The New York Times Australia critic, Besha Rodell, looks ahead to a year of eating and exploring in WA.

In April of this year, as part of my work as global critic for Food & Wine magazine, I had reason to call many of the world’s best chefs and ask them where they most want to visit once travel returns to normal. I got enough tips and reveries to make a long wish list of my own, but the response that struck me the most came from Noma’s René Redzepi. “I want to have a barbecue on Smiths Beach in Western Australia, to look at that incredible blue water,” he said. “It is just one of the most magical places.”

I tend to agree with Redzepi – Western Australia is one of the world’s most magical places, even if it’s a magic I never had the chance to experience when I was growing up in Victoria. It wasn’t until I returned to Australia as an adult, after more than two decades living in the US, that I finally made it across this wide continent to stare at the stunning azure Indian Ocean from the cliffs in Margaret River and wonder how I’d never known anything about what is undoubtedly one of the most stunning corners of the world.

My first trips to Western Australia were to seek out restaurants and food to cover in my New York Times column, Australia Fare. What I found, in Perth and Margaret River and in between, was a food culture in the midst of a major transformation. It seemed to me that large and often corporate restaurants, fuelled by mining-industry money, had dominated Perth’s dining scene for years. Some of them were (and remain) very good. But a new sense of independence was emerging, flourishes of personality and quirkiness that showed up in smaller, chef-driven restaurants.

What I found, in Perth and Margaret River and in between, was a food culture in the midst of a major transformation.
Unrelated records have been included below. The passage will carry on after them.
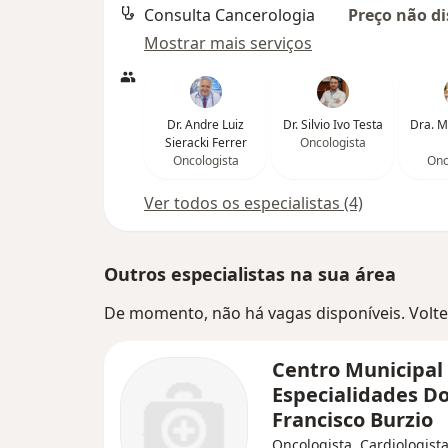
Consulta Cancerologia
Preço não di
Mostrar mais serviços
Dr. Andre Luiz
Dr. Silvio Ivo Testa
Dra. M
Sieracki Ferrer
Oncologista
Oncologista
Onc
Ver todos os especialistas (4)
Outros especialistas na sua área
De momento, não há vagas disponíveis. Volte 
Centro Municipal
Especialidades D
Francisco Burzio
Oncologista, Cardiologista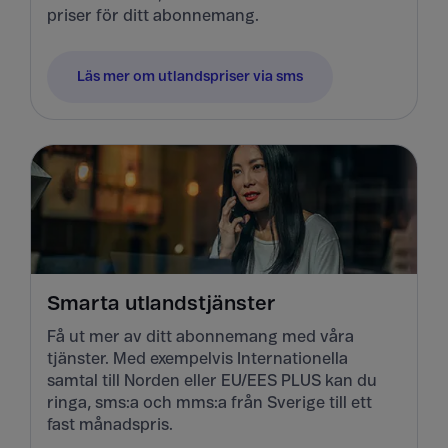
priser för ditt abonnemang.
Läs mer om utlandspriser via sms
Smarta utlandstjänster
Få ut mer av ditt abonnemang med våra
tjänster. Med exempelvis Internationella
samtal till Norden eller EU/EES PLUS kan du
ringa, sms:a och mms:a från Sverige till ett
fast månadspris.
The fact that Australia’s craft-brewing renaissance effectively began in Western Australia added to that sense of change and excitement. The wines coming from the Great Southern region were some of the most thrilling and distinctive Australian wines I’d tasted. At Propeller in North Fremantle, I ate a dish of chicken livers and fresh grapes that I still dream about. At restaurants like Millbrook in Jarrahdale, a local cuisine is emerging that’s bold and exciting.

I was also pleasantly surprised by the pockets of distinctive food culture that rarely make it into national rankings and guides: the continental rolls at Re Store (which I would kill for here in Melbourne); the zhu sheng mian at Noodle Forum.

Every time I left WA, flying home across the continent, I couldn’t wait for another excuse to get back.

Which is why I’m so eager to be joining the reviewing team for the WA Good Food Guide. Food scenes like the one I’ve described, which are in the middle of becoming something new and unique, are the most exciting and interesting to cover. As much as I love my hometown of Melbourne, its culinary personality is so well-defined it’s sometimes hard to find true innovation here. That isn’t a criticism – a distinct style is what makes many of the world’s great food cities shine. But newness, freshness, a city or region truly coming into itself, becoming what it will be – for a food writer, there is no greater subject matter.

Were it not for the pandemic, I already would have spent part of this year in Western Australia, eating and drinking and soaking up more of that excitement. As it stands, if things go as planned, I’ll have to wait for next year. Just like Redzepi, I cannot wait.